Abstract

Introduction: Spleen is the largest and secondary lymphoid organ in humans. It has two ends: Anterior and Posterior end. Two surfaces: Visceral and Diaphragmatic surfaces. Three borders: Superior, Inferior and Intermediate. Spleen begins to develop during the 5th week of intra-uterine life from a mass of mesenchymal cells, originating in the dorsal mesogastrium as a localized thickening of coelomic epithelium. The spleen is lobulated in foetus but the lobules normally disappear before birth. The imperfect fusion of splenic masses during embryonic life results in an accessory spleen. The spleen plays a vital role in regard to blood storage, formation of lymphocyte and defense against foreign particles. Materials and methods: The study was carried out in 50 formalin fixed spleen from the Department of Anatomy, Karpaga Vinayaga Institute of Medical Sciences, Madurantakam Taluk, Chengalpet Dt, Tamilnadu, India.

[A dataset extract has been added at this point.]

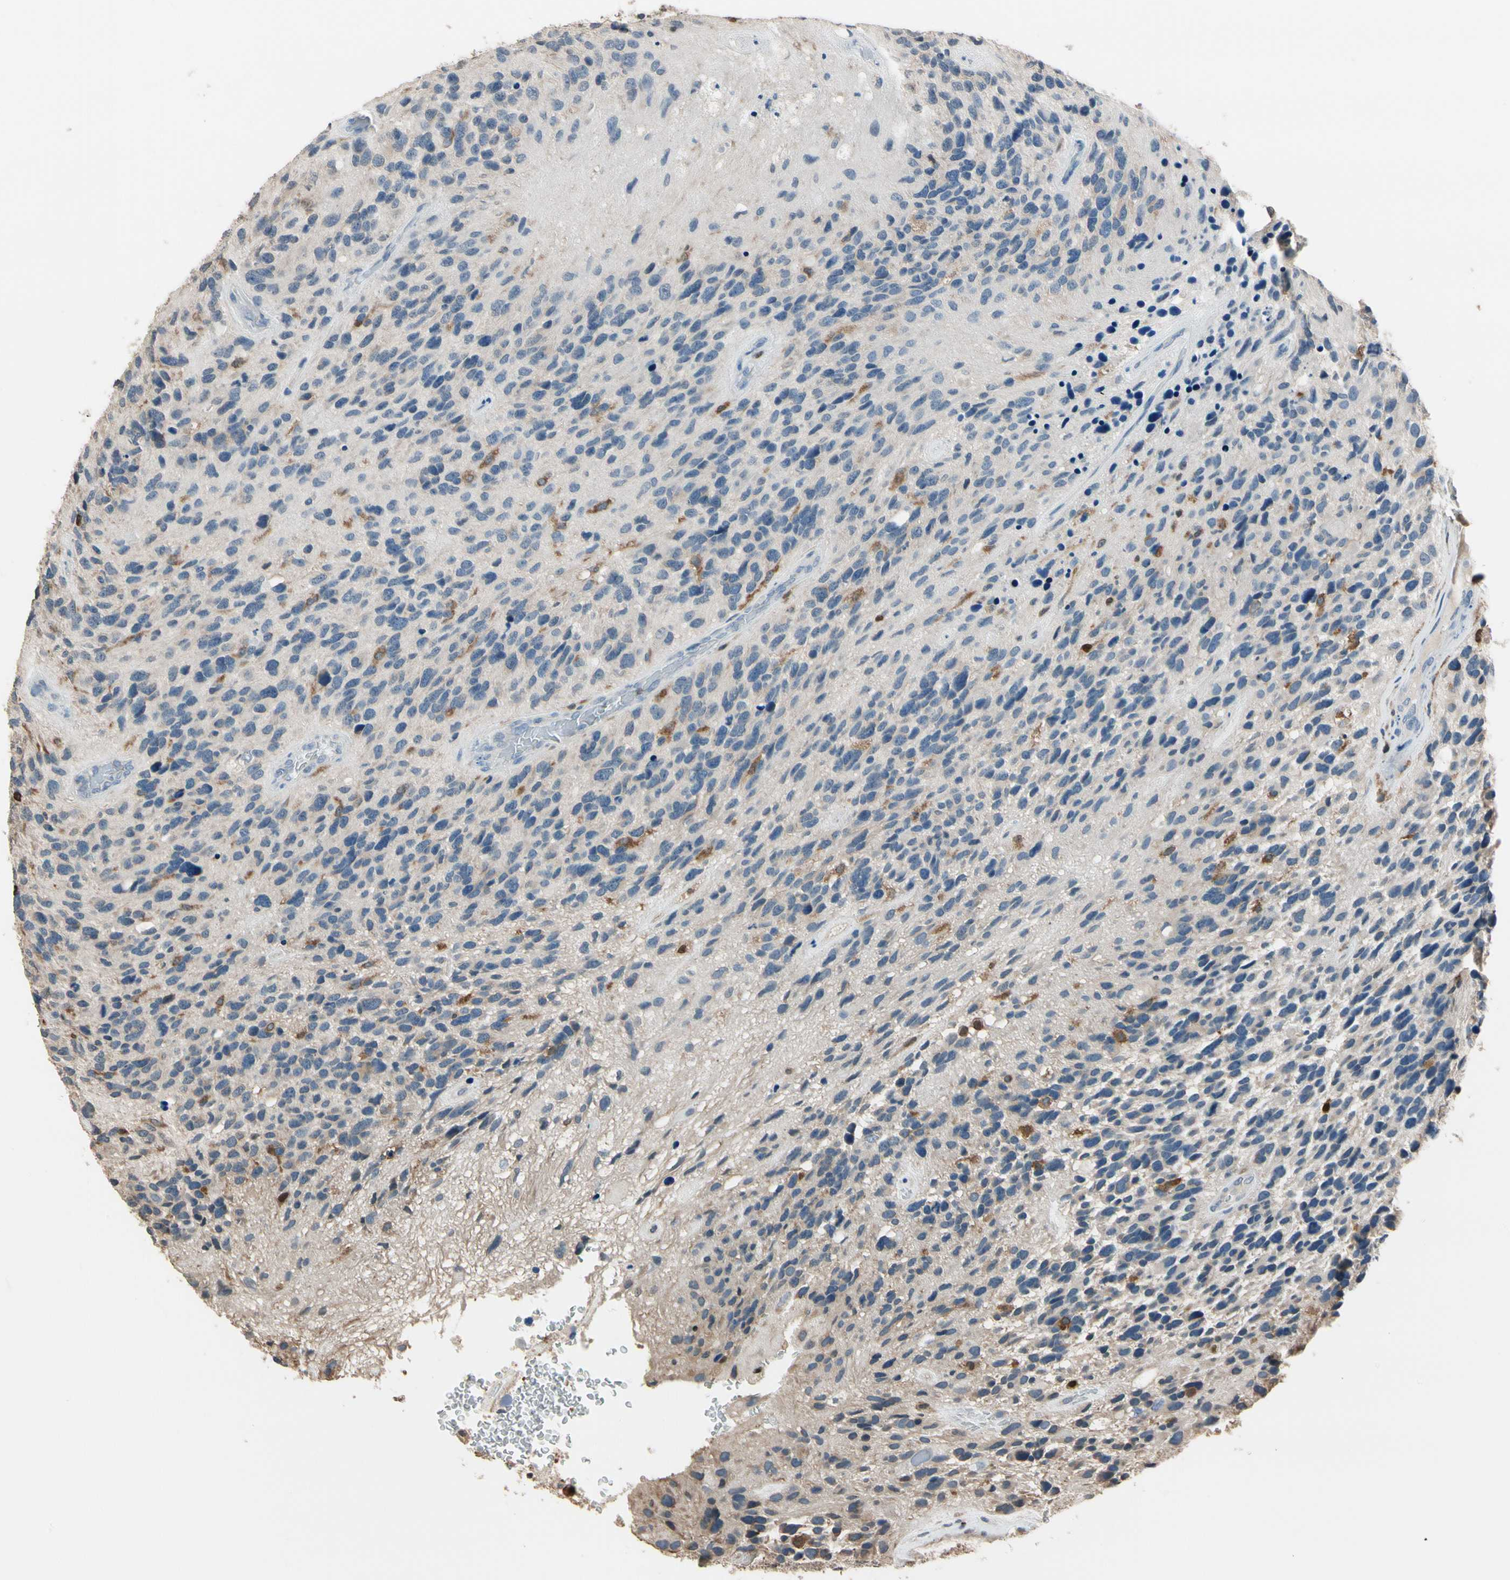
{"staining": {"intensity": "negative", "quantity": "none", "location": "none"}, "tissue": "glioma", "cell_type": "Tumor cells", "image_type": "cancer", "snomed": [{"axis": "morphology", "description": "Glioma, malignant, High grade"}, {"axis": "topography", "description": "Brain"}], "caption": "Tumor cells show no significant positivity in glioma.", "gene": "NFATC2", "patient": {"sex": "female", "age": 58}}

Results: Out of 50 spleens, Wedge shape is seen in 33 spleens, Triangular shape is observed in 5 spleens, tetrahedral in 7 spleens, oval shape in 3 spleens, and dome-shaped in 2 spleen. The splenic notches were observed in the superior border in 44 spleens (88%) and notch seen in the inferior border in 4 spleens (8%) and the absence of a notch in both the superior and inferior border noted in 2 spleens (4%). The number of notches on the superior border is from 1 to 4 and the number of notches on the inferior border is 1. Fissures noted in 8 spleens (16%). In 5 specimens fissures extended to reach the visceral surface. Conclusion: The presence of abnormal fissures and lobes of the spleen might confuse the radiologists. Abnormal lobulation might cause misinterpretation as mass originating from the kidney. It is essential for surgeons and radiologists to be aware of the splenic variations. KEY WORDS: splenic surfaces, shapes, notches, fissures.